Recent advancements in generative AI, like Stable Diffusion and ChatGPT, are having a profound impact on a variety of industries. In the field of natural language understanding, generative AI is being used to develop new chatbots and virtual assistants that can understand and respond to human language more naturally. Content generation is benefiting from recent advances to create realistic images, text, and music. In creative artistry, the technology is being used to create new forms of art and design. And in the area of problem solving, generative techniques are being used to develop new algorithms that can solve complex problems more efficiently.
Initially, generative AI algorithms were massive and demanded an exorbitant amount of computational resources. These early models, while groundbreaking in their capabilities, came with significant operational challenges. Training and running them required supercomputers or specialized high-performance computing clusters, which were prohibitively expensive for all but the largest organizations and research institutions. The enormous costs associated with these computational demands limited access to the technology and hindered hobbyists and many researchers from experimenting with it.
However, over time, there has been a remarkable shift in this trend. Advances in AI research and engineering have led to the development of more efficient algorithms and model architectures. Additionally, optimization techniques and hardware innovations have played a crucial role in making generative AI more accessible.
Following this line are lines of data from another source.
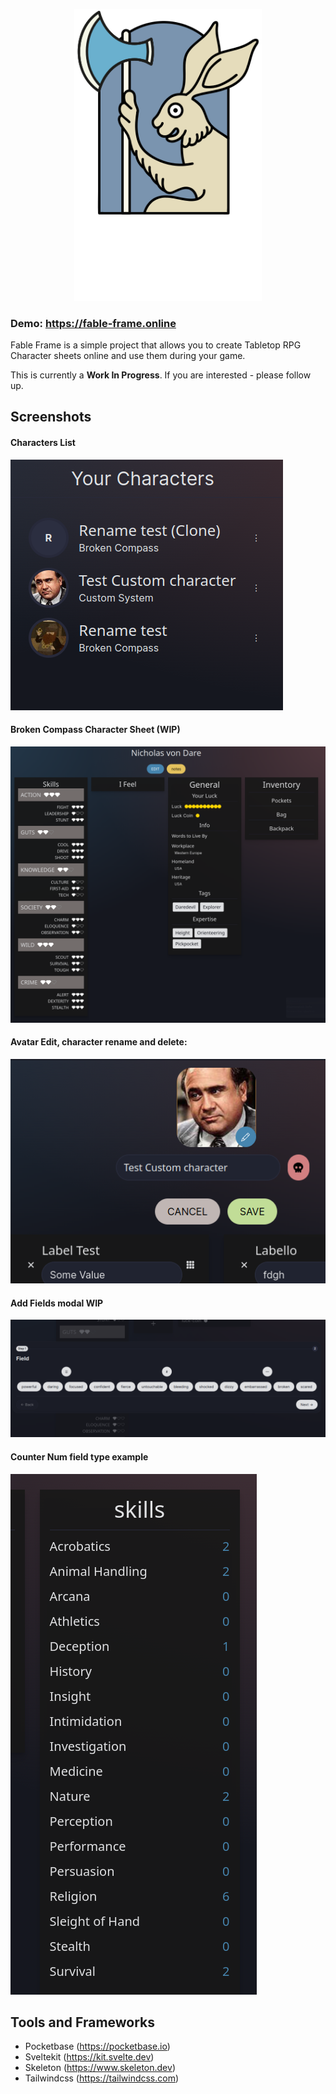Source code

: <p align="center">
  <img width="300" src="static/FF_Logo.svg" />
</p>

### Demo: https://fable-frame.online

Fable Frame is a simple project that allows you to create Tabletop RPG Character sheets online and use them during your game.

This is currently a **Work In Progress**. If you are interested - please follow up.

## Screenshots
#### Characters List
![Example Screenshot](screenshots/CharactersList.png)

#### Broken Compass Character Sheet (WIP)
![Example Screenshot](screenshots/BCCharSheetWIP.png)

#### Avatar Edit, character rename and delete:
![Example Screenshot](screenshots/CharacterAvatar.png)

#### Add Fields modal WIP
![Example Screenshot](screenshots/AddFieldsModal.png)

#### Counter Num field type example
![Example Screenshot](screenshots/CounterNumField.png)

## Tools and Frameworks
- Pocketbase (https://pocketbase.io)
- Sveltekit (https://kit.svelte.dev)
- Skeleton (https://www.skeleton.dev)
- Tailwindcss (https://tailwindcss.com)
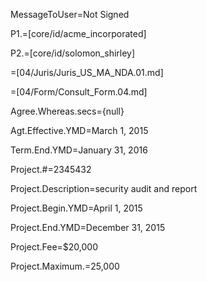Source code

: MessageToUser=Not Signed

P1.=[core/id/acme_incorporated]

P2.=[core/id/solomon_shirley]

=[04/Juris/Juris_US_MA_NDA.01.md]

=[04/Form/Consult_Form.04.md]

Agree.Whereas.secs={null}

Agt.Effective.YMD=March 1, 2015

Term.End.YMD=January 31, 2016

Project.#=2345432

Project.Description=security audit and report

Project.Begin.YMD=April 1, 2015

Project.End.YMD=December 31, 2015

Project.Fee=$20,000

Project.Maximum.$=$25,000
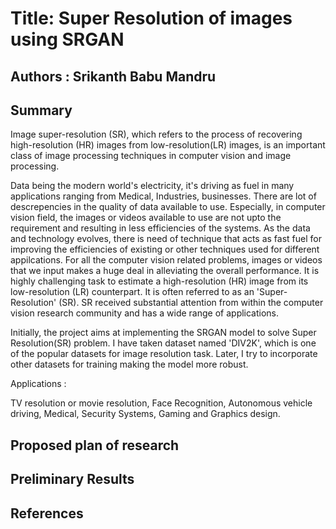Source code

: # Title: Super Resolution of images using SRGAN

## Authors : Srikanth Babu Mandru

## Summary 

Image super-resolution (SR), which refers to the process of  recovering  high-resolution (HR) images from low-resolution(LR) images, is an important class of image processing techniques in computer vision and image processing.

Data being the modern world's electricity, it's driving as fuel in many applications ranging from Medical, Industries, businesses. There are lot of descrepencies in the quality of data available to use. Especially, in computer vision field, the images or videos available to use are not upto the requirement and resulting in less efficiencies of the systems. As the data and technology evolves, there is need of technique that acts as fast fuel for improving the efficiencies of existing or other techniques used for different appilcations. For all the computer vision related problems, images or videos that we input makes a huge deal in alleviating the overall performance. It is highly challenging task to estimate a high-resolution (HR) image from its low-resolution (LR) counterpart. It is often referred to as an 'Super-Resolution' (SR). SR received substantial attention from within the computer vision research community and has a wide range of applications.

Initially, the project aims at implementing the SRGAN model to solve Super Resolution(SR) problem. I have taken dataset named 'DIV2K', which is one of the popular datasets for image resolution task. Later, I try to incorporate other datasets for training making the model more robust. 

Applications :

TV resolution or movie resolution,
Face Recognition,
Autonomous vehicle driving,
Medical, 
Security Systems,
Gaming and Graphics design.

## Proposed plan of research

## Preliminary Results

## References

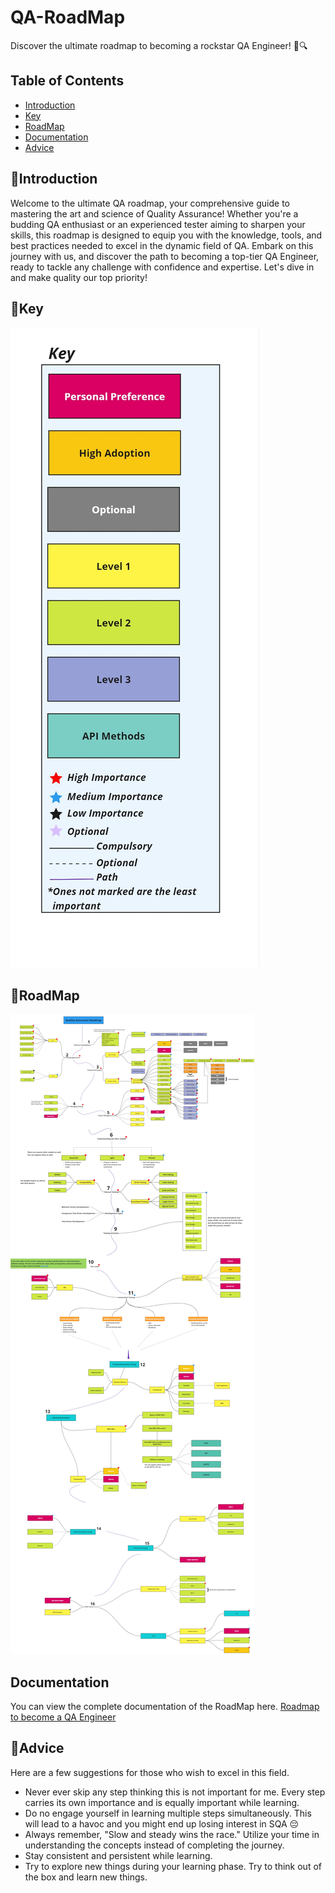 # QA-RoadMap
Discover the ultimate roadmap to becoming a rockstar QA Engineer! 🚀🔍

## Table of Contents
- [Introduction](#introduction)
- [Key](#key)
- [RoadMap](#roadmap)
- [Documentation](#documentation)
- [Advice](#advice)

## 🙌Introduction
Welcome to the ultimate QA roadmap, your comprehensive guide to mastering the art and science of Quality Assurance! Whether you're a budding QA enthusiast or an experienced tester aiming to sharpen your skills, this roadmap is designed to equip you with the knowledge, tools, and best practices needed to excel in the dynamic field of QA. Embark on this journey with us, and discover the path to becoming a top-tier QA Engineer, ready to tackle any challenge with confidence and expertise. Let's dive in and make quality our top priority!

## 🔑Key
![Key](images/Key.jpg)

## 🚡RoadMap
![RoadMap](images/Roadmap.jpg)

## Documentation
You can view the complete documentation of the RoadMap here.
[Roadmap to become a QA Engineer](https://github.com/HammadRashid1997/QA-RoadMap/blob/main/roadmap.pdf)

## 🧔Advice

Here are a few suggestions for those who wish to excel in this field.

- Never ever skip any step thinking this is not important for me. Every step carries its own importance and is equally important while learning.
- Do no engage yourself in learning multiple steps simultaneously. This will lead to a havoc and you might end up losing interest in SQA 😔
- Always remember, "Slow and steady wins the race." Utilize your time in understanding the concepts instead of completing the journey.
- Stay consistent and persistent while learning.
- Try to explore new things during your learning phase. Try to think out of the box and learn new things.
Today, we are witnessing the emergence of powerful generative AI models that can run on smaller and less expensive hardware platforms. These models are designed to be more resource-efficient while maintaining or even surpassing the quality of earlier, larger models.
These recent developments have led NVIDIA to create the Jetson Generative AI Playground, which was designed to make running cutting-edge generative algorithms on edge computing hardware a simple exercise. With a few hundred dollars worth of hardware, the Generative AI Playground allows anyone to run LLM-based chatbots or image generation models locally. Maybe we can finally say goodbye to the old “we're experiencing exceptionally high demand” messages.
The tutorials target the Orin generation of NVIDIA Jetson development kits, so using one will make for smooth sailing. You might be able to get other Jetson boards to work as well, but may run into a few bumps along the way. At present, there are three tutorials available, text generation, image generation, and knowledge distillation. Text and image generation are fairly self-explanatory — these are the guides that will help you create your own chatbot or text-to-image pipeline. Knowledge distillation is a more general technique that serves to compress the knowledge contained in a large “teacher” model into a smaller “student” model that is better suited for running on edge hardware.
Even with a step-by-step tutorial, running a cutting-edge generative AI model on local hardware may sound like an exercise in frustration. Fear not, NVIDIA has already done most of the work for us by packaging up the software in Docker containers. As a result, one only needs to run a few commands to download the container and model (such as LLaMA), and perhaps optimize the operating environment. The model will then be available for local use, and there is even a slick web-based user interface available for both the chatbot and the image generator.